→ **Task goal**:
Write out the stretch of lines below that begins at the line with "47: (19, 511, 6.75)" and ends at the line with "61: (582, 286, 2.11)", including both, exactly as given and nothing more.
──────── Source material ────────
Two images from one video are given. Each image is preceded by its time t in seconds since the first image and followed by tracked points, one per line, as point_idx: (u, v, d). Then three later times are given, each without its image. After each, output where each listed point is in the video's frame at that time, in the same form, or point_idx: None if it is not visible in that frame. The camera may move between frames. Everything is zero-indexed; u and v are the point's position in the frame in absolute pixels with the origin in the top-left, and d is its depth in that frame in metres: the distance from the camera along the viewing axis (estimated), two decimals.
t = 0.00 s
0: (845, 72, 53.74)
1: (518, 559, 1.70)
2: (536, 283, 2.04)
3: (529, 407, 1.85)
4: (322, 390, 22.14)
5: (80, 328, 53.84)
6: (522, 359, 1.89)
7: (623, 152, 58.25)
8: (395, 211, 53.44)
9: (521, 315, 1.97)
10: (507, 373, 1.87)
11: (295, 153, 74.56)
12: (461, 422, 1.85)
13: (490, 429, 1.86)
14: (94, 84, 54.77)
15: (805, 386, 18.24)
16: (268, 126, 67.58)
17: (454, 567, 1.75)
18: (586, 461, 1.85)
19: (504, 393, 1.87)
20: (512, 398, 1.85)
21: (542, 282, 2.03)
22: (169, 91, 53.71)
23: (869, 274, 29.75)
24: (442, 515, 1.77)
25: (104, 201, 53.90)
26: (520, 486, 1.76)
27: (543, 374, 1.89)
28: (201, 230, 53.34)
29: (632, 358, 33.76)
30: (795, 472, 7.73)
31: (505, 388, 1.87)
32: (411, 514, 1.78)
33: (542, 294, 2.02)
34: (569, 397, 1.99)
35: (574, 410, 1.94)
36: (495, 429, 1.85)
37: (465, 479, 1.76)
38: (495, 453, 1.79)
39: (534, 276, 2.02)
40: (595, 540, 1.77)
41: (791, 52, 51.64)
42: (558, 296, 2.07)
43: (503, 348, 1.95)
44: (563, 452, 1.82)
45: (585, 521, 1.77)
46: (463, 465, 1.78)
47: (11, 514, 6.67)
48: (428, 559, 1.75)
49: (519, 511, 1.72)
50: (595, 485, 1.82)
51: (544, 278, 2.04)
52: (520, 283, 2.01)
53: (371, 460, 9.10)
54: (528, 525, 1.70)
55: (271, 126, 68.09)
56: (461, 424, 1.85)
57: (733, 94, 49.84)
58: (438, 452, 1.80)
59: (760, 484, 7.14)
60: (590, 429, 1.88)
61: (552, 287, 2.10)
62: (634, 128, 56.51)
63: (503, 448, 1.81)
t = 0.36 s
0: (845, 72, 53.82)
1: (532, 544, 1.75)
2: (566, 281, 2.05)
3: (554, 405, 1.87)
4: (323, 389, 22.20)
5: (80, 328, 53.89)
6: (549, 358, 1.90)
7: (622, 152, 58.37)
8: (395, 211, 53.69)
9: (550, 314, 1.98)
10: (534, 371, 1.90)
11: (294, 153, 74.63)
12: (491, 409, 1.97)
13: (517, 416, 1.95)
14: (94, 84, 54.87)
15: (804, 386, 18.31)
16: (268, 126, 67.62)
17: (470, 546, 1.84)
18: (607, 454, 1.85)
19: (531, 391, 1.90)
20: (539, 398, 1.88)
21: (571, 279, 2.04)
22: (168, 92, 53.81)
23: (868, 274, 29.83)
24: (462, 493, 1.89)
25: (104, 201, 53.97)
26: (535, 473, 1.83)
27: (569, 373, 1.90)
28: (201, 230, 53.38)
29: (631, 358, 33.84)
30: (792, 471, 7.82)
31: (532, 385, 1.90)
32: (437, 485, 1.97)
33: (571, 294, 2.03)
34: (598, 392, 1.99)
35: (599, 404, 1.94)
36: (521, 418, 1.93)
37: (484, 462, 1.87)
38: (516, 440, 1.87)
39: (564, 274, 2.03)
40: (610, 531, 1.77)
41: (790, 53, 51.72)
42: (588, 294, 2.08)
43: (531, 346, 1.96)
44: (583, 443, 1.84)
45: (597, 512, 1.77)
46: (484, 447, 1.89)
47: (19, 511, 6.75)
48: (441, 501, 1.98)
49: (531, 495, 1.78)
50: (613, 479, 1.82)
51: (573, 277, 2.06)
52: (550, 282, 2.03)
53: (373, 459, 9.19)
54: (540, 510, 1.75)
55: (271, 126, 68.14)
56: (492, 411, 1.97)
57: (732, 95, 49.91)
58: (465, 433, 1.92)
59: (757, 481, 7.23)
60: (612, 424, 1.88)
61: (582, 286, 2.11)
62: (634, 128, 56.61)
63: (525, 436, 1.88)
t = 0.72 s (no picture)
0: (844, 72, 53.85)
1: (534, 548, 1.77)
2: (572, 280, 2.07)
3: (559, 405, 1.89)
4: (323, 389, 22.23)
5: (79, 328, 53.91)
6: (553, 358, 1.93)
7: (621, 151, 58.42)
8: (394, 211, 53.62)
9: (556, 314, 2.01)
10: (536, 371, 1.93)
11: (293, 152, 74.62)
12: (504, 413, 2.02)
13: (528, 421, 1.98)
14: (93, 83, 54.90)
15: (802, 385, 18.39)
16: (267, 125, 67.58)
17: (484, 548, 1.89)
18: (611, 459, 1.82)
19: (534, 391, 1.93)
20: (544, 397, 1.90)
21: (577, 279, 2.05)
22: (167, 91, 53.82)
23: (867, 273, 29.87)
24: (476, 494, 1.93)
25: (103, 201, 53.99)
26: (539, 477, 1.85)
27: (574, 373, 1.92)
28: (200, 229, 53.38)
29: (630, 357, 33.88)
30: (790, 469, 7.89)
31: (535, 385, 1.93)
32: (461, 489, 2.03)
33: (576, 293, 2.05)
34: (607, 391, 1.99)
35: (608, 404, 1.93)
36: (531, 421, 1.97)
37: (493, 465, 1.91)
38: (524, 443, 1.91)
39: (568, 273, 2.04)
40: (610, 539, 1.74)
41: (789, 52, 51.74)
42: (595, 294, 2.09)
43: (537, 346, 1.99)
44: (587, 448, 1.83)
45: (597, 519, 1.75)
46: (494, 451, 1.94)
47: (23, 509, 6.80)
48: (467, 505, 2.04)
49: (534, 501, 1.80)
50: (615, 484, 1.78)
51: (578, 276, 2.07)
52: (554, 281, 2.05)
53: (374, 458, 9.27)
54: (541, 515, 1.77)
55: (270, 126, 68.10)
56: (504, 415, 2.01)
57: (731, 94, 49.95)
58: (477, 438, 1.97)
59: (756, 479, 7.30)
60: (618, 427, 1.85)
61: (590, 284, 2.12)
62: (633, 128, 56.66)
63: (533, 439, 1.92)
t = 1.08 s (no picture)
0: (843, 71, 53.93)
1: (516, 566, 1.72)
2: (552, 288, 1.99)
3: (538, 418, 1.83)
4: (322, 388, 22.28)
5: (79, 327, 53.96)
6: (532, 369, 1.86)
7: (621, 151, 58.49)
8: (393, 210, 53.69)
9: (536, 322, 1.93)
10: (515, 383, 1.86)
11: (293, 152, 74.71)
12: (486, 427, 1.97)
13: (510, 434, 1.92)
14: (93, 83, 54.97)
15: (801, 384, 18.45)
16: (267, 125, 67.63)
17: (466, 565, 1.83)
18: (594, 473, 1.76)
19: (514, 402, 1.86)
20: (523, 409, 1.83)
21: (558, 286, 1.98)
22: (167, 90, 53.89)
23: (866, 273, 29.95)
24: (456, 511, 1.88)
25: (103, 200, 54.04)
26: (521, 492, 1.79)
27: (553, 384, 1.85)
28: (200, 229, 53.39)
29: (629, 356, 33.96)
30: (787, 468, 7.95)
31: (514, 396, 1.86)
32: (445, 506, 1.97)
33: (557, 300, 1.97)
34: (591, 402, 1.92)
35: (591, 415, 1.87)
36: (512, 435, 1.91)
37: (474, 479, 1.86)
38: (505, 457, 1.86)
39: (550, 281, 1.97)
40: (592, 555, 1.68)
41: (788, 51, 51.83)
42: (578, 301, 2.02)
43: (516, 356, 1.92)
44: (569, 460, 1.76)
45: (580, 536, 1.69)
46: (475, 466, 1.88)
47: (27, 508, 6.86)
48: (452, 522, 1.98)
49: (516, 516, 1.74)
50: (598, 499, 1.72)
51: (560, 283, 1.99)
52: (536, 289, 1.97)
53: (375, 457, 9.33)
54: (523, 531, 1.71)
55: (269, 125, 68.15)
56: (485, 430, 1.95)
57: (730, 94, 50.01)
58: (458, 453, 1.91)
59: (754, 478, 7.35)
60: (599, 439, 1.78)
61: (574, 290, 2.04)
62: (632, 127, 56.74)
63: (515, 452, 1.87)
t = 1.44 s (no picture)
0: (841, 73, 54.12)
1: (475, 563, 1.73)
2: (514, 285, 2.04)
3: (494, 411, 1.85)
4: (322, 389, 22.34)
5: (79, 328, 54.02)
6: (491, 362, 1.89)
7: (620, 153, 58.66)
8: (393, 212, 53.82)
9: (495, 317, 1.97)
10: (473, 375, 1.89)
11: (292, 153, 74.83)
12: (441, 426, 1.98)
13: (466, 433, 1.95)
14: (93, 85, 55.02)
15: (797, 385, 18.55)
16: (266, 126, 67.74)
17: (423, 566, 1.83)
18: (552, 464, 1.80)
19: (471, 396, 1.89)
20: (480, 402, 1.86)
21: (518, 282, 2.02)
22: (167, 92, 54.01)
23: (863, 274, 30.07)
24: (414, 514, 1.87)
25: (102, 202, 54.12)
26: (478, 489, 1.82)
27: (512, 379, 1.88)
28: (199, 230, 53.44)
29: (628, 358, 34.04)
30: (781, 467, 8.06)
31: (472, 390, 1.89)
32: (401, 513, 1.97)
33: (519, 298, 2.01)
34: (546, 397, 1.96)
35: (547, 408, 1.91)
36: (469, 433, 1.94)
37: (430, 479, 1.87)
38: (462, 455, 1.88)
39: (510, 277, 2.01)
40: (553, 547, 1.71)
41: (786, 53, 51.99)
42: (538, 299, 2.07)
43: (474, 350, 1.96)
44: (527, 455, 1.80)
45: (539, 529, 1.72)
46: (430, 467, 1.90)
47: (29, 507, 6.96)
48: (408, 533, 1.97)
────────
→ **Exercise result**:
47: (19, 511, 6.75)
48: (441, 501, 1.98)
49: (531, 495, 1.78)
50: (613, 479, 1.82)
51: (573, 277, 2.06)
52: (550, 282, 2.03)
53: (373, 459, 9.19)
54: (540, 510, 1.75)
55: (271, 126, 68.14)
56: (492, 411, 1.97)
57: (732, 95, 49.91)
58: (465, 433, 1.92)
59: (757, 481, 7.23)
60: (612, 424, 1.88)
61: (582, 286, 2.11)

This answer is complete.